About the speed of light, we know it's lower through glass than through air and lower through air than through space, for example. Something slows it down in those cases. But in space, as well, there must be a cause for that speed limit, be it virtual particles, gravitons, zero-point energy, whatever, and clever thieves, magicians, and engineers look for ways around barriers. So there may be surprises in store.

What aliens might show us other than tech, though, that could be surprising would be some details about our own ancient history.
 
About the speed of light, we know it's lower through glass than through air and lower through air than through space, for example. Something slows it down in those cases. But in space, as well, there must be a cause for that speed limit, be it virtual particles, gravitons, zero-point energy, whatever, and clever thieves, magicians, and engineers look for ways around barriers. So there may be surprises in store.

What aliens might show us other than tech, though, that could be surprising would be some details about our own ancient history.

I agree there could be surprises in store - I was just making an example. If it were to be determined superluminal propulsion isn't possible, that'd be a fundamental limit on potential alien tech.
 
I wouldn't be surprised by the aliens having advanced technology. After all, there's a 50/50 chance that any alien race is technologically ahead of us.

What I would be surprised about is if we could see quite clearly how to improve upon their technology in ways that they could not see.

Make that 100% more likely to be technologically more advanced.. we can barely leave our solar system with drones and have only hopped a few times to our moon but they are travelling interstellar distances to meet us.

I think we'd be very surprised by their tech.. heck, we'd be surprised by our own tech that's currently in the lab stages and that won't see the market for another decade or two but if it would work today we'd be amazed.

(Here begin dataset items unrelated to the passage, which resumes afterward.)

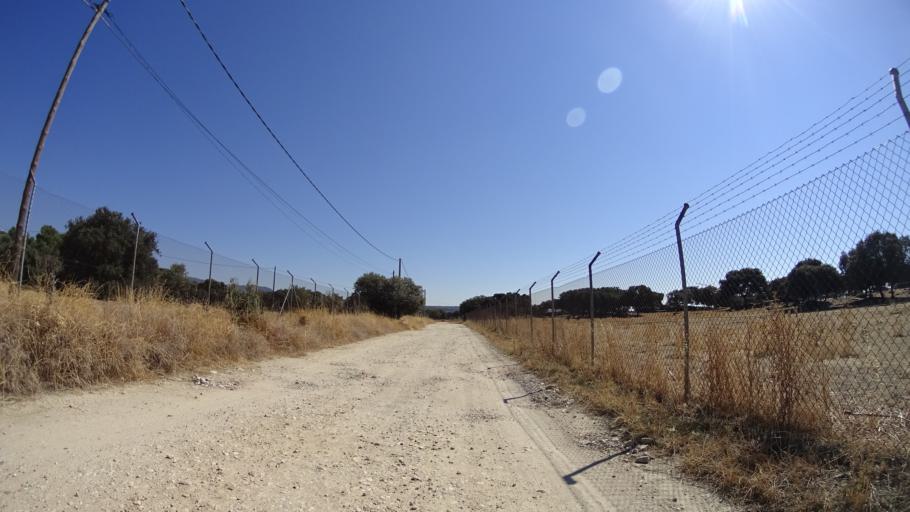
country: ES
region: Madrid
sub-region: Provincia de Madrid
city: Collado-Villalba
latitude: 40.6154
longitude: -4.0016
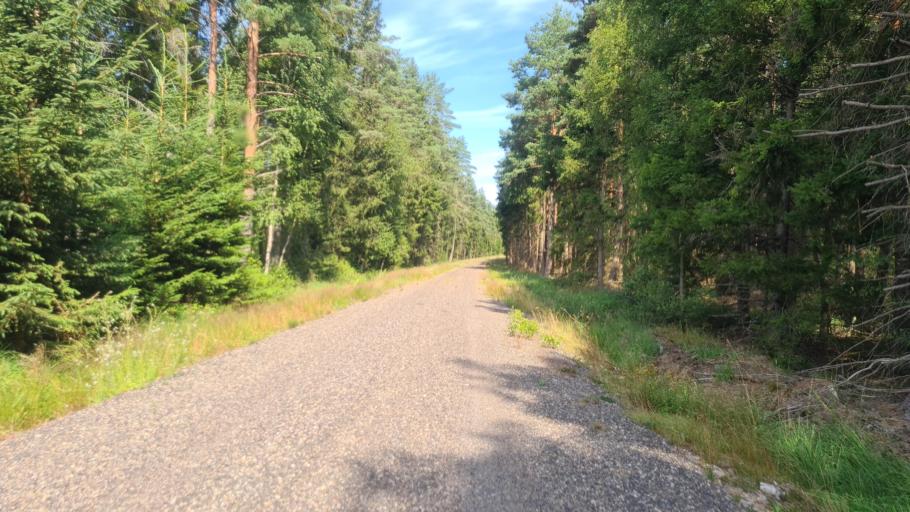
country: SE
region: Kronoberg
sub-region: Ljungby Kommun
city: Lagan
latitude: 56.9562
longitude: 13.9577
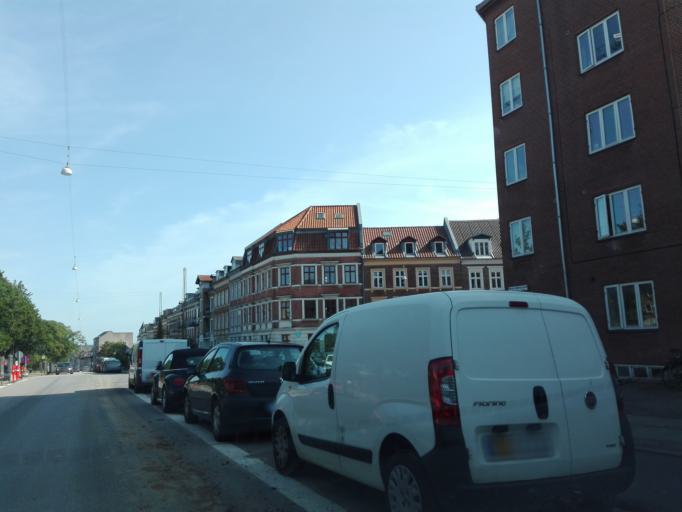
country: DK
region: Central Jutland
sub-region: Arhus Kommune
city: Arhus
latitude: 56.1649
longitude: 10.2024
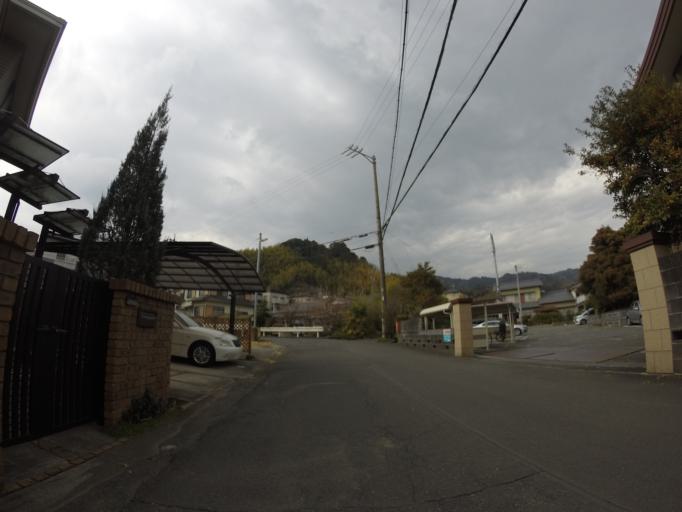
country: JP
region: Shizuoka
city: Shizuoka-shi
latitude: 35.0418
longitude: 138.4634
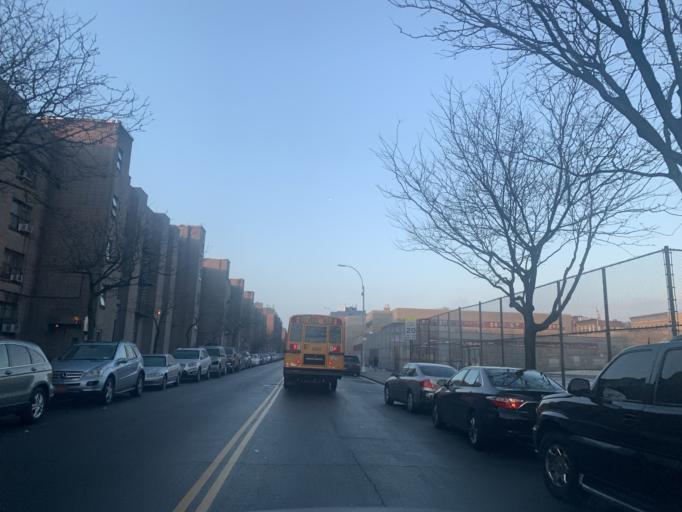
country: US
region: New York
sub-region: Kings County
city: Brooklyn
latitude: 40.6882
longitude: -73.9337
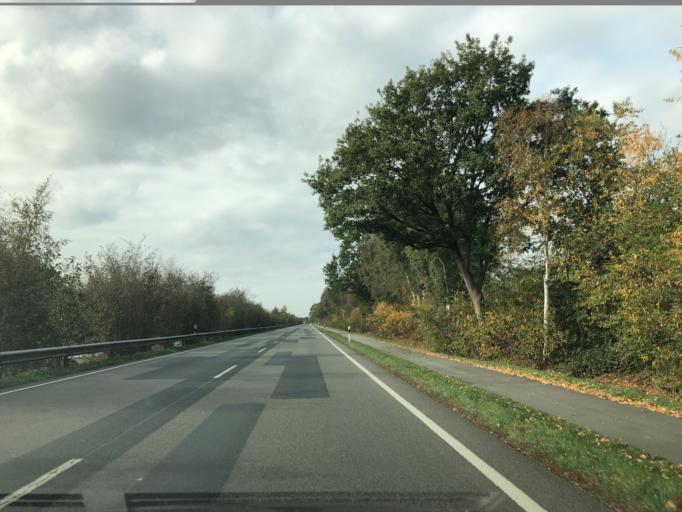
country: DE
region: Lower Saxony
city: Friesoythe
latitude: 53.0899
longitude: 7.8586
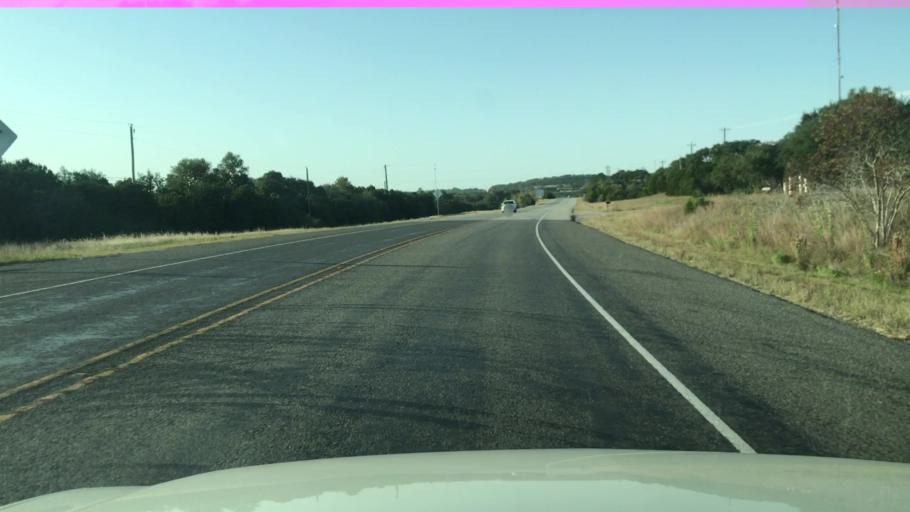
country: US
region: Texas
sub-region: Blanco County
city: Johnson City
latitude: 30.1953
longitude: -98.3758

I was about to write this in response to Jadzia, but, knowing how logical she is, she wasn't making the assumption that the aliens would be visitors to Earth from across the galaxy when she wrote her reply. The OP didn't specify the context of our meeting, it's simply something that the rest of us have assumed. If we found them, it would be anyone's guess as to their level of technology.
 
Actually, an alien probe could reach us that's not all that far ahead of us in technology. We could send a probe to a star system three light-years or so from Earth. It's more a matter of budget than technology. And if it took a few decades to get there, it could be receiving software upgrades en route and arrive more advanced than it was when launched, at least in its AI.